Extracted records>

*** Begin section ***

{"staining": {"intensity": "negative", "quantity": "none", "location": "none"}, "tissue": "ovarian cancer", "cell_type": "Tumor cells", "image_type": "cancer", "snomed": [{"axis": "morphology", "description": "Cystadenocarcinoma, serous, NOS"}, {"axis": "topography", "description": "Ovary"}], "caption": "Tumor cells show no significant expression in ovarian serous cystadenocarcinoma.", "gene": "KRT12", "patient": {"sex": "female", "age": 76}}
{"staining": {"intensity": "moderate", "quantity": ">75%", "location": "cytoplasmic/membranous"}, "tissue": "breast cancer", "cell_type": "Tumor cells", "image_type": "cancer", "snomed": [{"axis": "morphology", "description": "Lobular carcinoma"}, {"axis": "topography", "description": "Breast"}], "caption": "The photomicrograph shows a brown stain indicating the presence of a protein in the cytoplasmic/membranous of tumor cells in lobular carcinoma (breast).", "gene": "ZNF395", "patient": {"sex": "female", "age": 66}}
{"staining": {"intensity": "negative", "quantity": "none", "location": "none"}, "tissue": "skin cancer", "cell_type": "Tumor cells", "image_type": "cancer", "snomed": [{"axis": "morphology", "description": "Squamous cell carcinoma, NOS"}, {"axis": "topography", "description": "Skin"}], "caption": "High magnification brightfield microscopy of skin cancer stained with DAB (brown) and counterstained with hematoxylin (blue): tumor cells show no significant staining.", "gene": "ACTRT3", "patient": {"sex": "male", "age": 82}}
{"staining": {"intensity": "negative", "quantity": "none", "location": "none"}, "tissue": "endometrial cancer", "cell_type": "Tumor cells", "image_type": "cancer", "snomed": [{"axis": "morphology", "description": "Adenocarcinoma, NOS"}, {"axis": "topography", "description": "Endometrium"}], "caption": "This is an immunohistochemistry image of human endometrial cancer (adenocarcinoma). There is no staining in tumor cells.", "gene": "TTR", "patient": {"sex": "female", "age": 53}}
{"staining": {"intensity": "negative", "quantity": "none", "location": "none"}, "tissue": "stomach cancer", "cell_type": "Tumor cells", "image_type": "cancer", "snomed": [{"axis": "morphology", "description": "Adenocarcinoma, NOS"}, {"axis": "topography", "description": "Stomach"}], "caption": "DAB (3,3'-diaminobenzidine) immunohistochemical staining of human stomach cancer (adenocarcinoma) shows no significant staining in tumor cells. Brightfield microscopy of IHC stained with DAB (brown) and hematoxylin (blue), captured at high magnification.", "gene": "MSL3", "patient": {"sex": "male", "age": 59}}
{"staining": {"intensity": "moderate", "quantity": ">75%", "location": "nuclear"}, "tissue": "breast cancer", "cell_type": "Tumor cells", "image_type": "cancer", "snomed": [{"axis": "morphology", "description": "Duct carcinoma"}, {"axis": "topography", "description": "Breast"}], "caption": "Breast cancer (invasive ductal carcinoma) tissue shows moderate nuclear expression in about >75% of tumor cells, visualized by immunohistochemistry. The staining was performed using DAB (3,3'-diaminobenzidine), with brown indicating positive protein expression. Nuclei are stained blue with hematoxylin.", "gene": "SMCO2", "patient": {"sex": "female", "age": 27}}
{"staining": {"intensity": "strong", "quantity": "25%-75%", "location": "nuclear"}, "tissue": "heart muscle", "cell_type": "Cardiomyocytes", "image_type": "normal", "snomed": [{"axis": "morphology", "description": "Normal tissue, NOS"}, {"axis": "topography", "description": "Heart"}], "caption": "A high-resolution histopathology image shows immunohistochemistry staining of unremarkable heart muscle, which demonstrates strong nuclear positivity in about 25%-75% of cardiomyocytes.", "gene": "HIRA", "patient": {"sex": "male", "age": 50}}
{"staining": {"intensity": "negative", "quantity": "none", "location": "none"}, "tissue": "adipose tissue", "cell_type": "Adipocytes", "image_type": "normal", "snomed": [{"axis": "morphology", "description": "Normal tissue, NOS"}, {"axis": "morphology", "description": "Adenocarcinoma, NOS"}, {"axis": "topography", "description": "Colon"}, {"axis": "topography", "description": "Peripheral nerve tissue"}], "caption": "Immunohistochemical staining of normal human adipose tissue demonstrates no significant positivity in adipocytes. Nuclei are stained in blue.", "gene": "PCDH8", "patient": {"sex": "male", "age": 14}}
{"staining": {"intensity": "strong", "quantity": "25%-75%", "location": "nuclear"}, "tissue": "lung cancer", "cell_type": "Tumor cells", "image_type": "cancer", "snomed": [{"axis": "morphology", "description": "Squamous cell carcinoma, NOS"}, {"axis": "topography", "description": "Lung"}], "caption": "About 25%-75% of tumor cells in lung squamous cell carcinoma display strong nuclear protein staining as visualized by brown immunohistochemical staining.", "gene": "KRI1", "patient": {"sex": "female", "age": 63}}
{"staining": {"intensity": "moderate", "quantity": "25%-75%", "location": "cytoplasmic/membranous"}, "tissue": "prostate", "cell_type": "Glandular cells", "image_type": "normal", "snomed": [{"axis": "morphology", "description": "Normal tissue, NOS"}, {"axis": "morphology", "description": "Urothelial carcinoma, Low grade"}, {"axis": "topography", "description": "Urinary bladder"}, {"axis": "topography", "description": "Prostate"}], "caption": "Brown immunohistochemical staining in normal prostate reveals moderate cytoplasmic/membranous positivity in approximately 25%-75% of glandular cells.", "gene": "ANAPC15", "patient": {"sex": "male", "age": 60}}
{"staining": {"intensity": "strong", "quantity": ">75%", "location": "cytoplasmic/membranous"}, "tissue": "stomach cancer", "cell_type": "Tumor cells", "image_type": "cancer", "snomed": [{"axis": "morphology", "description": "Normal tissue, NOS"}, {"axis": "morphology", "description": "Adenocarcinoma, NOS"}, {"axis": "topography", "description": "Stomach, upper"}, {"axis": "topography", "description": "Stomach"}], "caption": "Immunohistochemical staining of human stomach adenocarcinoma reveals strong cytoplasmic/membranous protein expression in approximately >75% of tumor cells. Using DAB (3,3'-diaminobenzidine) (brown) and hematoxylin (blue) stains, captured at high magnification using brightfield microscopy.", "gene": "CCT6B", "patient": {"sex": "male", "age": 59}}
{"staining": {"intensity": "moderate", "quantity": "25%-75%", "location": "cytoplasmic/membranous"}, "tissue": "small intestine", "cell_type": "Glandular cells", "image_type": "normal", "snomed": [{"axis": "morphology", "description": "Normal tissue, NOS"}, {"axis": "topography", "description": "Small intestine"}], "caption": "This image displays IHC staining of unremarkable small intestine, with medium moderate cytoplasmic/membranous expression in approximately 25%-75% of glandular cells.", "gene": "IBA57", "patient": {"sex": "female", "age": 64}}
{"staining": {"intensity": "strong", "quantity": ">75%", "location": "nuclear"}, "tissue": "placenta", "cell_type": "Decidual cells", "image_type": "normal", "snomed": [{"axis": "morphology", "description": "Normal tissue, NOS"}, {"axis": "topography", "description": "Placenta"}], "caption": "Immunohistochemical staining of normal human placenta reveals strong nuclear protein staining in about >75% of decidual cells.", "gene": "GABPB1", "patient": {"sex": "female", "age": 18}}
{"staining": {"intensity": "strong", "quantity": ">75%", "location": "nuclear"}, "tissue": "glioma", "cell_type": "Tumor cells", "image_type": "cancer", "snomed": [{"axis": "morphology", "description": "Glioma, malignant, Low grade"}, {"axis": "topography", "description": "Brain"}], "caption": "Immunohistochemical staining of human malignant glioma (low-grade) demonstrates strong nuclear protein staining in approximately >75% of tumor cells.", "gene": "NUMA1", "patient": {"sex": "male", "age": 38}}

*** End section ***

Reproduce every entry above. Make each line identical to the original.

{"staining": {"intensity": "negative", "quantity": "none", "location": "none"}, "tissue": "ovarian cancer", "cell_type": "Tumor cells", "image_type": "cancer", "snomed": [{"axis": "morphology", "description": "Cystadenocarcinoma, serous, NOS"}, {"axis": "topography", "description": "Ovary"}], "caption": "Tumor cells show no significant expression in ovarian serous cystadenocarcinoma.", "gene": "KRT12", "patient": {"sex": "female", "age": 76}}
{"staining": {"intensity": "moderate", "quantity": ">75%", "location": "cytoplasmic/membranous"}, "tissue": "breast cancer", "cell_type": "Tumor cells", "image_type": "cancer", "snomed": [{"axis": "morphology", "description": "Lobular carcinoma"}, {"axis": "topography", "description": "Breast"}], "caption": "The photomicrograph shows a brown stain indicating the presence of a protein in the cytoplasmic/membranous of tumor cells in lobular carcinoma (breast).", "gene": "ZNF395", "patient": {"sex": "female", "age": 66}}
{"staining": {"intensity": "negative", "quantity": "none", "location": "none"}, "tissue": "skin cancer", "cell_type": "Tumor cells", "image_type": "cancer", "snomed": [{"axis": "morphology", "description": "Squamous cell carcinoma, NOS"}, {"axis": "topography", "description": "Skin"}], "caption": "High magnification brightfield microscopy of skin cancer stained with DAB (brown) and counterstained with hematoxylin (blue): tumor cells show no significant staining.", "gene": "ACTRT3", "patient": {"sex": "male", "age": 82}}
{"staining": {"intensity": "negative", "quantity": "none", "location": "none"}, "tissue": "endometrial cancer", "cell_type": "Tumor cells", "image_type": "cancer", "snomed": [{"axis": "morphology", "description": "Adenocarcinoma, NOS"}, {"axis": "topography", "description": "Endometrium"}], "caption": "This is an immunohistochemistry image of human endometrial cancer (adenocarcinoma). There is no staining in tumor cells.", "gene": "TTR", "patient": {"sex": "female", "age": 53}}
{"staining": {"intensity": "negative", "quantity": "none", "location": "none"}, "tissue": "stomach cancer", "cell_type": "Tumor cells", "image_type": "cancer", "snomed": [{"axis": "morphology", "description": "Adenocarcinoma, NOS"}, {"axis": "topography", "description": "Stomach"}], "caption": "DAB (3,3'-diaminobenzidine) immunohistochemical staining of human stomach cancer (adenocarcinoma) shows no significant staining in tumor cells. Brightfield microscopy of IHC stained with DAB (brown) and hematoxylin (blue), captured at high magnification.", "gene": "MSL3", "patient": {"sex": "male", "age": 59}}
{"staining": {"intensity": "moderate", "quantity": ">75%", "location": "nuclear"}, "tissue": "breast cancer", "cell_type": "Tumor cells", "image_type": "cancer", "snomed": [{"axis": "morphology", "description": "Duct carcinoma"}, {"axis": "topography", "description": "Breast"}], "caption": "Breast cancer (invasive ductal carcinoma) tissue shows moderate nuclear expression in about >75% of tumor cells, visualized by immunohistochemistry. The staining was performed using DAB (3,3'-diaminobenzidine), with brown indicating positive protein expression. Nuclei are stained blue with hematoxylin.", "gene": "SMCO2", "patient": {"sex": "female", "age": 27}}
{"staining": {"intensity": "strong", "quantity": "25%-75%", "location": "nuclear"}, "tissue": "heart muscle", "cell_type": "Cardiomyocytes", "image_type": "normal", "snomed": [{"axis": "morphology", "description": "Normal tissue, NOS"}, {"axis": "topography", "description": "Heart"}], "caption": "A high-resolution histopathology image shows immunohistochemistry staining of unremarkable heart muscle, which demonstrates strong nuclear positivity in about 25%-75% of cardiomyocytes.", "gene": "HIRA", "patient": {"sex": "male", "age": 50}}
{"staining": {"intensity": "negative", "quantity": "none", "location": "none"}, "tissue": "adipose tissue", "cell_type": "Adipocytes", "image_type": "normal", "snomed": [{"axis": "morphology", "description": "Normal tissue, NOS"}, {"axis": "morphology", "description": "Adenocarcinoma, NOS"}, {"axis": "topography", "description": "Colon"}, {"axis": "topography", "description": "Peripheral nerve tissue"}], "caption": "Immunohistochemical staining of normal human adipose tissue demonstrates no significant positivity in adipocytes. Nuclei are stained in blue.", "gene": "PCDH8", "patient": {"sex": "male", "age": 14}}
{"staining": {"intensity": "strong", "quantity": "25%-75%", "location": "nuclear"}, "tissue": "lung cancer", "cell_type": "Tumor cells", "image_type": "cancer", "snomed": [{"axis": "morphology", "description": "Squamous cell carcinoma, NOS"}, {"axis": "topography", "description": "Lung"}], "caption": "About 25%-75% of tumor cells in lung squamous cell carcinoma display strong nuclear protein staining as visualized by brown immunohistochemical staining.", "gene": "KRI1", "patient": {"sex": "female", "age": 63}}
{"staining": {"intensity": "moderate", "quantity": "25%-75%", "location": "cytoplasmic/membranous"}, "tissue": "prostate", "cell_type": "Glandular cells", "image_type": "normal", "snomed": [{"axis": "morphology", "description": "Normal tissue, NOS"}, {"axis": "morphology", "description": "Urothelial carcinoma, Low grade"}, {"axis": "topography", "description": "Urinary bladder"}, {"axis": "topography", "description": "Prostate"}], "caption": "Brown immunohistochemical staining in normal prostate reveals moderate cytoplasmic/membranous positivity in approximately 25%-75% of glandular cells.", "gene": "ANAPC15", "patient": {"sex": "male", "age": 60}}
{"staining": {"intensity": "strong", "quantity": ">75%", "location": "cytoplasmic/membranous"}, "tissue": "stomach cancer", "cell_type": "Tumor cells", "image_type": "cancer", "snomed": [{"axis": "morphology", "description": "Normal tissue, NOS"}, {"axis": "morphology", "description": "Adenocarcinoma, NOS"}, {"axis": "topography", "description": "Stomach, upper"}, {"axis": "topography", "description": "Stomach"}], "caption": "Immunohistochemical staining of human stomach adenocarcinoma reveals strong cytoplasmic/membranous protein expression in approximately >75% of tumor cells. Using DAB (3,3'-diaminobenzidine) (brown) and hematoxylin (blue) stains, captured at high magnification using brightfield microscopy.", "gene": "CCT6B", "patient": {"sex": "male", "age": 59}}
{"staining": {"intensity": "moderate", "quantity": "25%-75%", "location": "cytoplasmic/membranous"}, "tissue": "small intestine", "cell_type": "Glandular cells", "image_type": "normal", "snomed": [{"axis": "morphology", "description": "Normal tissue, NOS"}, {"axis": "topography", "description": "Small intestine"}], "caption": "This image displays IHC staining of unremarkable small intestine, with medium moderate cytoplasmic/membranous expression in approximately 25%-75% of glandular cells.", "gene": "IBA57", "patient": {"sex": "female", "age": 64}}
{"staining": {"intensity": "strong", "quantity": ">75%", "location": "nuclear"}, "tissue": "placenta", "cell_type": "Decidual cells", "image_type": "normal", "snomed": [{"axis": "morphology", "description": "Normal tissue, NOS"}, {"axis": "topography", "description": "Placenta"}], "caption": "Immunohistochemical staining of normal human placenta reveals strong nuclear protein staining in about >75% of decidual cells.", "gene": "GABPB1", "patient": {"sex": "female", "age": 18}}
{"staining": {"intensity": "strong", "quantity": ">75%", "location": "nuclear"}, "tissue": "glioma", "cell_type": "Tumor cells", "image_type": "cancer", "snomed": [{"axis": "morphology", "description": "Glioma, malignant, Low grade"}, {"axis": "topography", "description": "Brain"}], "caption": "Immunohistochemical staining of human malignant glioma (low-grade) demonstrates strong nuclear protein staining in approximately >75% of tumor cells.", "gene": "NUMA1", "patient": {"sex": "male", "age": 38}}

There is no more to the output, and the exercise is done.